SHFE lead prices opened at RMB 15,180/mt last Friday and soon fell to RMB 15,000/mt, but rebounded and gained back previous losses. Prices then moved between RMB 15,100-15,170/mt and finally closed at RMB 15,150/mt, down RMB 40/mt. Trading volumes increased slightly by 54 lots to 678 lots, and positions increased by 180 lots to 2,434 lots.

In domestic market, traded prices for domestic well-known brands such as Nanfang and Chinhong Zn & Ge remained stable compared to the previous trading day around RMB 15,250/mt, with premiums against the most active SHFE lead contract prices expanding to RMB 50-80/mt. Other lead brands were traded at RMB 15,150/mt. With the expansion of premiums, arbitrage trading increased and purchases among downstream buyers remained active. Transactions improved remarkably.


Last Friday, SHFE three-month zinc contract prices opened lower at RMB 14,870/mt and dipped to RMB 14,770/mt, rallying to the moving average as a large number of investors entered the market.
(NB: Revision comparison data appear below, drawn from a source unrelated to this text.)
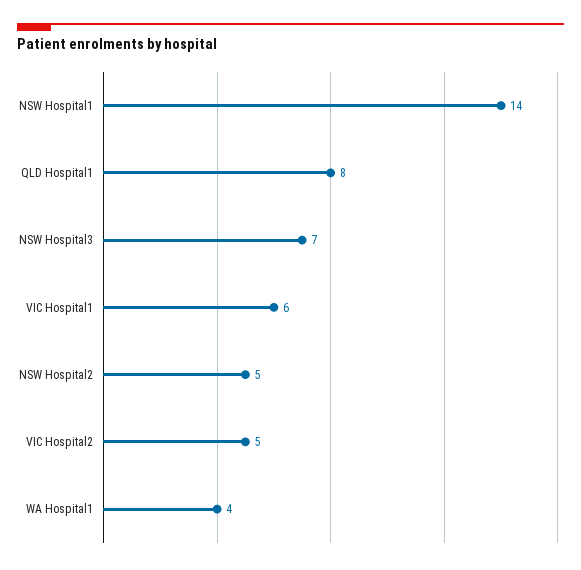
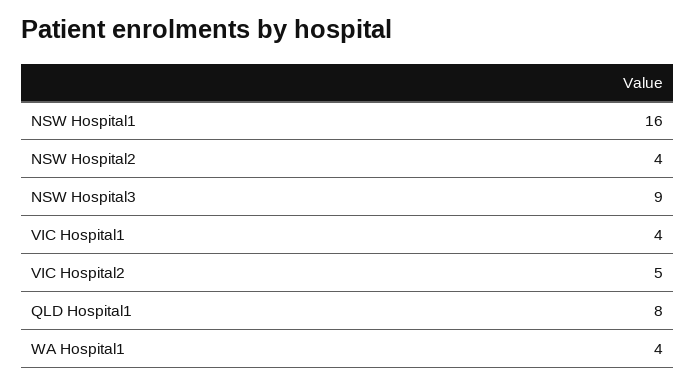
  {
-   "NSW Hospital1": 14,
+   "NSW Hospital1": 16,
    "QLD Hospital1": 8,
-   "NSW Hospital3": 7,
+   "NSW Hospital3": 9,
-   "VIC Hospital1": 6,
+   "VIC Hospital1": 4,
-   "NSW Hospital2": 5,
+   "NSW Hospital2": 4,
    "VIC Hospital2": 5,
    "WA Hospital1": 4
  }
Boosted by the Shanghai Composite Index, SHFE three-month zinc contract prices gained back previous losses and rallied to RMB 15,000/mt level. In the afternoon, as the Shanghai Composite Index fell slightly, SHFE three-month zinc contract price fell below the moving average to close at RMB 14,835/mt, down RMB 65/mt. Trading volumes decreased by 240,000 lots to 247,562 lots, and total position decreased by 10,256 lots to 203,540 lots.
In domestic spot markets, #0 zinc was traded between RMB 14,900-14,950/mt, with premiums of RMB 40-50/mt against SHFE 1202 zinc contract prices. #1 zinc was traded between RMB 14,850-14,900/mt. Zinc prices were firm despite negative economic news, but downstream buying interest was low due to pessimism.
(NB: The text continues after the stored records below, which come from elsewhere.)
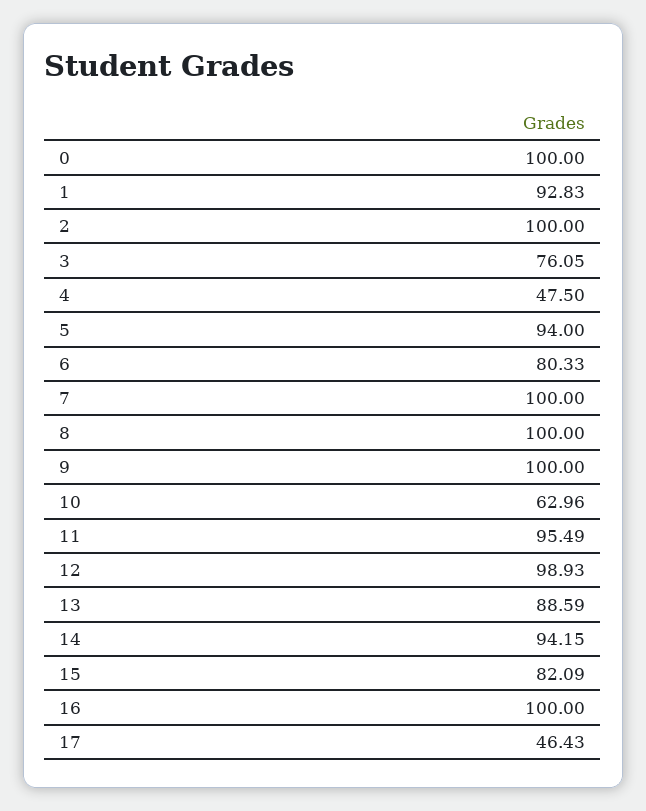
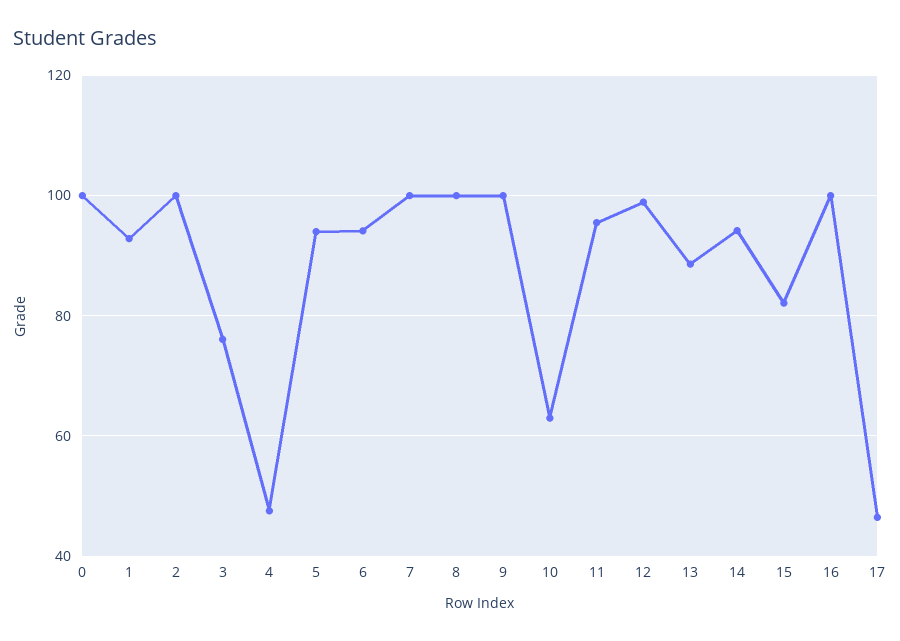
  {
    "0": 100,
    "1": 92.83,
    "2": 100,
    "3": 76.05,
    "4": 47.5,
    "5": 94,
-   "6": 80.33,
+   "6": 94,
    "7": 100,
    "8": 100,
    "9": 100,
    "10": 62.96,
    "11": 95.49,
    "12": 98.93,
    "13": 88.59,
    "14": 94.15,
    "15": 82.09,
    "16": 100,
    "17": 46.43
  }

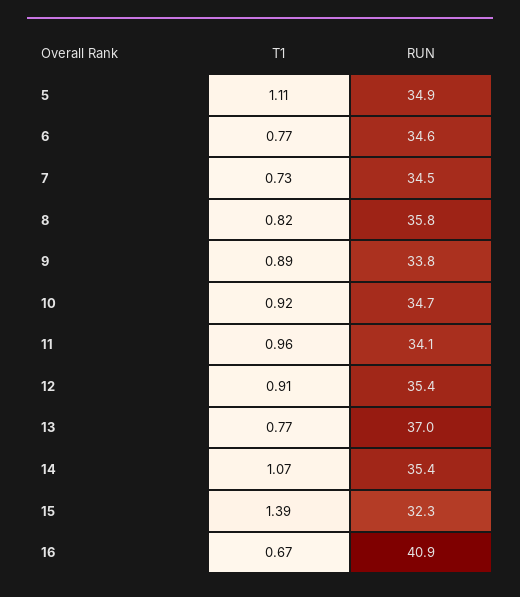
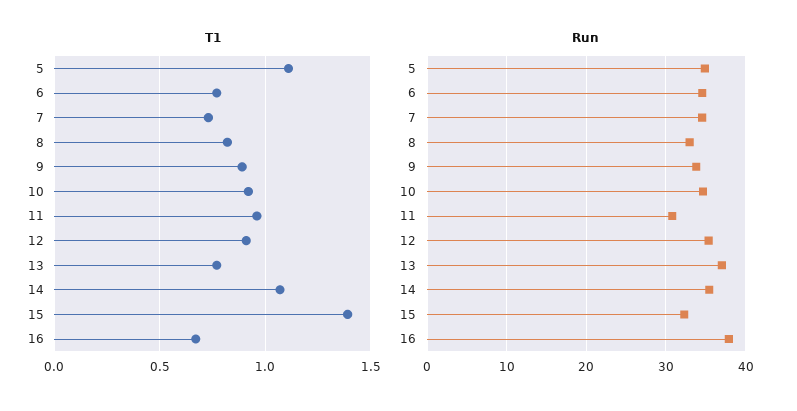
  {
    "T1": {
      "5": 1.11,
      "6": 0.77,
      "7": 0.73,
      "8": 0.82,
      "9": 0.89,
      "10": 0.92,
      "11": 0.96,
      "12": 0.91,
      "13": 0.77,
      "14": 1.07,
      "15": 1.39,
      "16": 0.67
    },
    "RUN": {
      "5": 34.9,
      "6": 34.6,
      "7": 34.5,
-     "8": 35.8,
+     "8": 33,
      "9": 33.8,
      "10": 34.7,
-     "11": 34.1,
+     "11": 31,
      "12": 35.4,
      "13": 37,
      "14": 35.4,
      "15": 32.3,
-     "16": 40.9
+     "16": 38
    }
  }

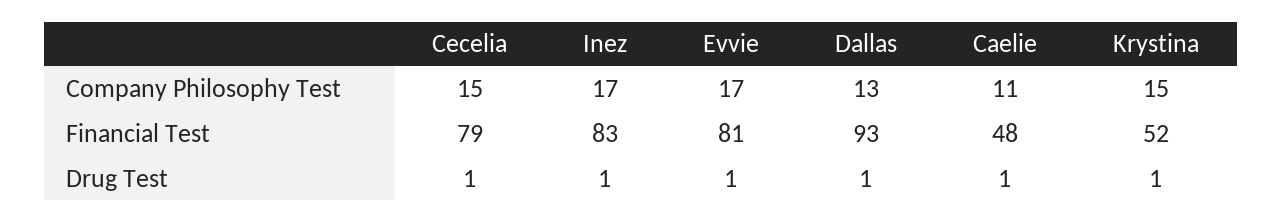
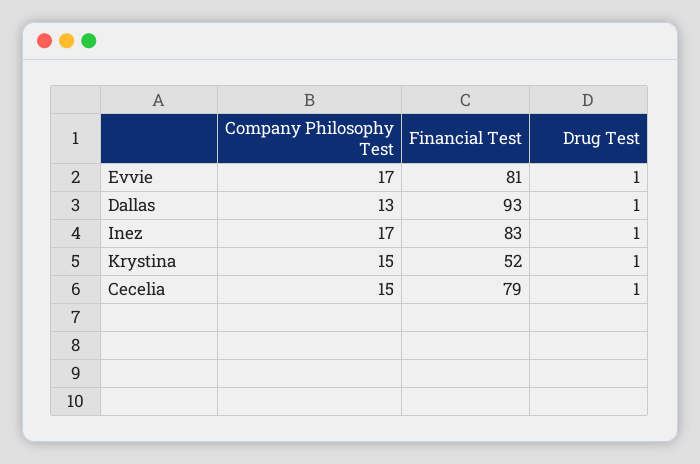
  {
    "Cecelia": {
      "Company Philosophy Test": 15,
      "Financial Test": 79,
      "Drug Test": 1
    },
    "Inez": {
      "Company Philosophy Test": 17,
      "Financial Test": 83,
      "Drug Test": 1
    },
    "Evvie": {
      "Company Philosophy Test": 17,
      "Financial Test": 81,
      "Drug Test": 1
    },
    "Dallas": {
      "Company Philosophy Test": 13,
      "Financial Test": 93,
      "Drug Test": 1
    },
-   "Caelie": {
-     "Company Philosophy Test": 11,
-     "Financial Test": 48,
-     "Drug Test": 1
-   },
    "Krystina": {
      "Company Philosophy Test": 15,
      "Financial Test": 52,
      "Drug Test": 1
    }
  }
Shanghai spot tin prices continued to slip on November 25th. Mainstream Yunxi, Tianxi, Nanshan and Jinlong branded tin was traded between RMB 172,000-174,000/mt. Though most smelters were unwilling to move goods and kept quotations firm, lower-priced supply was not affected and most deals were concluded at lower prices. Due to the weak demand, inquiries were not seen for branded tin quoted at RMB 176,000/mt. Continuously dropping LME tin prices also damped the market confidence with more selling-off being seen. It seems that smelters failed to get what they want by holding goods. Domestic tin prices therefore still face downside risks.


LME nickel prices initially advanced but later fell back after opening at USD 17,075/mt during the Asian trading hours last Friday. During the European trading hours, LME nickel prices were weighed to hit a low of USD 16,825/mt due to stronger US dollar index. LME nickel inventories were 88,668 mt, up 192 mt from a day earlier.
In the Shanghai nickel spot market, mainstream traded prices of nickel from Russia were in the RMB 125,500-125,800/mt range, and mainstream traded prices of nickel from Jinchuan Group were in the RMB 127,500-128,000/mt range. Since LME nickel prices were sluggish on Friday, inquires were limited and transactions were quiet from a day earlier in spot nickel market. In addition, soft demand of refined nickel from downstream steel mills and electroplate factories also contributed to muted transactions in spot nickel market.